Je suis maintenant au Royaume-Uni depuis près de quatre ans et je suis actuellement chez un ami d’un ami d’un ami dans son appartement au sud de Londres; Je suis reconnaissant pour son canapé.
Mettre des vêtements sur le dos, sans argent, n’est pas facile. Toutes les organisations n’ont pas de vêtements d’occasion à vous donner. Les vestes ne sont pas si difficiles mais à cause de ma taille – je mesure 6 pieds 3 pouces (1,9 m) avec de longues jambes – les pantalons sont impossibles à trouver. Parfois, je regarde dans les fenêtres des magasins de charité et je vois quelque chose que j’aime. Mais si est du tout intelligent ou sympa, je sais que je ne pourrai pas me le permettre. Donc je n’y vais même pas. Et comme pour les nouveaux vêtements de la boutique – enfin, me remplir l’estomac doit venir en premier.
Espérant encore
Mais à travers tout cela, vous espérez toujours que vous pourrez éventuellement rester dans ce pays, car l’alternative est trop terrifiante.
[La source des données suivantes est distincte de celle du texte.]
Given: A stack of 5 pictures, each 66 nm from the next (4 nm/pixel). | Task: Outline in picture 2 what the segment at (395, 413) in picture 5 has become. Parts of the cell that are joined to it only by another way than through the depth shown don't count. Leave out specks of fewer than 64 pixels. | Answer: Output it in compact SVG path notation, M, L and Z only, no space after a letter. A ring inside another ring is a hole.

Vous essayez d’apprendre l’anglais. J’ai trouvé un cours mais il fallait de l’argent pour voyager. Vous pensez donc: « J’ai besoin d’étudier, j’ai besoin d’apprendre l’anglais, donc je dois y aller, d’une manière ou d’une autre ».
Mais avec tout cela, l’argent que vous aviez pour la nourriture devient de moins en moins. Donc, si vous voulez poursuivre vos espoirs, vous ne mangerez peut-être pas du tout pendant un jour ou même deux. Alors vous choisissez: parfois vous mangez, parfois vous étudiez.
Tous ces endroits nous donnent des choses différentes, mais surtout ils nous donnent l’espoir de continuer et un bref répit du stress de la situation.
Le plus gros élément de mon travail empiète sur toutes ces catégories: cela s’appelle l’attente.
Où que j’aille, quoi que je sois là, quelqu’un d’autre est toujours là avant moi. Parfois, au moment où j’arrive au début de la file d’attente, ils se ferment et je dois revenir un autre jour.
Voilà comment nous vivons.
Mais je ne me plains pas; tous ces endroits nous donnent des choses différentes, mais ils nous donnent surtout l’espoir de continuer et un bref répit du stress de la situation.
En tant que demandeur d’asile en Grande-Bretagne, rester en vie est un travail à plein temps. Ce n’est tout simplement pas celui pour lequel j’ai postulé.